Dr. Nordgren has helped document this vanishing landscape with award-winning artwork and night sky photography that has been on display in galleries from New York City to Flagstaff, Arizona and is on display in a number of national parks. As a result of this work he was a past-member of the Board of Directors for the International Dark-Sky Association. In 2012, NASA’s Curiosity rover joined Spirit and Opportunity on Mars carrying sundials, or “Marsdials” which Dr. Nordgren helped design with a team of seven other scientists and artists.
David G James developed a passion for butterflies at the age of 8 in the UK where he grew up. He received a B.S. degree in Zoology and Geography from the University of Salford and a PhD degree from Macquarie University in Sydney.

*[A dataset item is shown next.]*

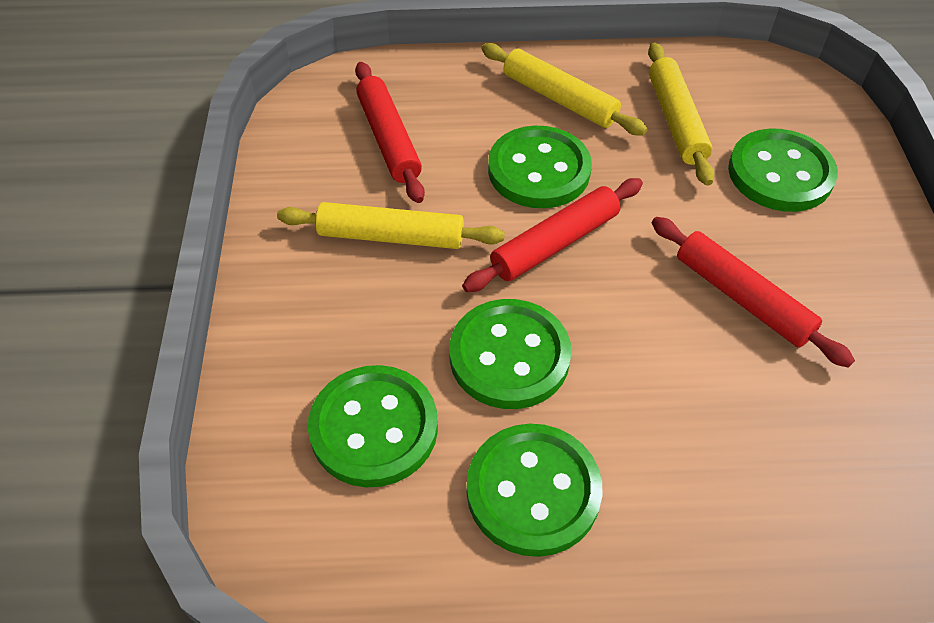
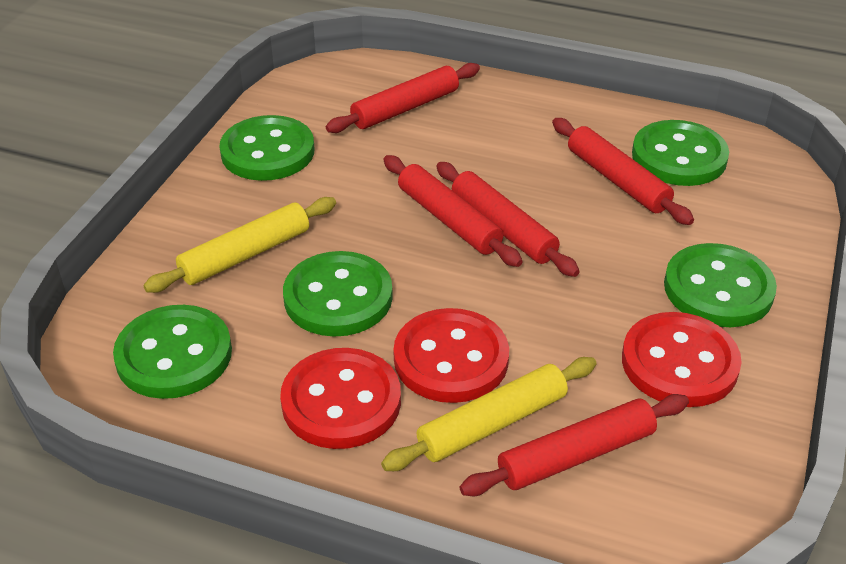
red button: none = 0 -> [280,348,401,449] [394,308,509,403] [622,312,742,407] = 3
red rolling pin: [355,62,425,203] [462,178,643,292] [652,217,855,368] = 3 -> [326,63,480,133] [384,155,523,267] [436,162,580,277] [459,394,689,496] [552,118,694,225] = 5
yellow rolling pin: [277,202,505,249] [481,43,648,135] [648,43,715,186] = 3 -> [143,197,336,293] [381,357,597,471] = 2

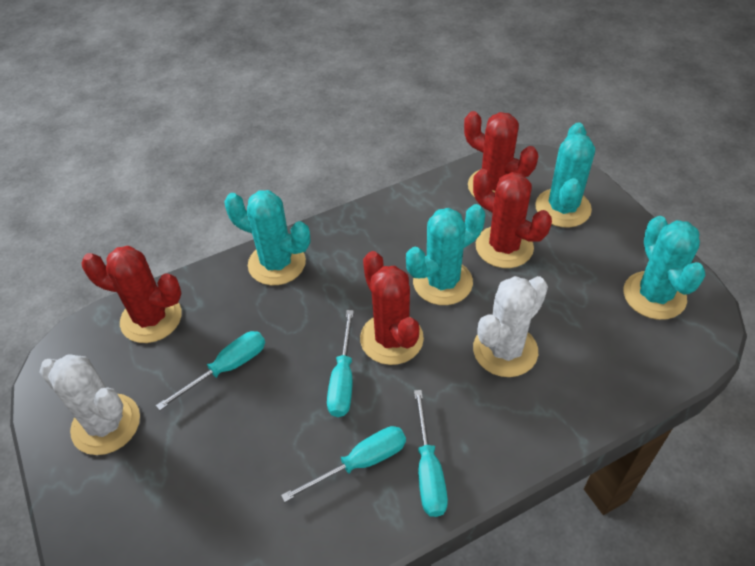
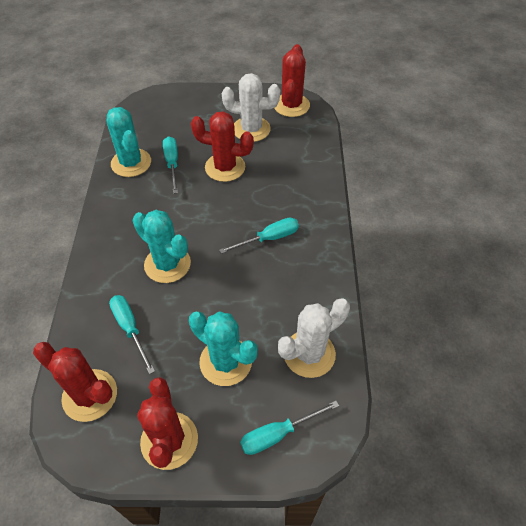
turquoise cactus: [224,190,310,285] [406,204,485,305] [535,123,595,228] [623,216,705,320] = 4 -> [107,107,151,177] [132,210,191,283] [189,311,257,386] = 3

His doctoral thesis dealt with the overwintering biology of Monarch butterflies in New South Wales. During his career as an agricultural entomologist specializing in biological control he has published more than 170 scientific papers on arthropods ranging from spider mites to stink bugs to butterflies. He is an authority on acarology (mites and ticks), chemical ecology and integrated pest management as well as butterflies and moths. David is currently an Associate Professor in Entomology at Washington State University researching non-chemical and sustainable strategies for pest management in agriculture. He is also working on integrating sustainable, biologically-based pest management in viticulture with butterfly and pollinator conservation. As an authority on Pacific Northwest butterflies, David lectures publicly on butterfly biology and conservation and is actively involved in a number of citizen science projects that have butterflies as their focus.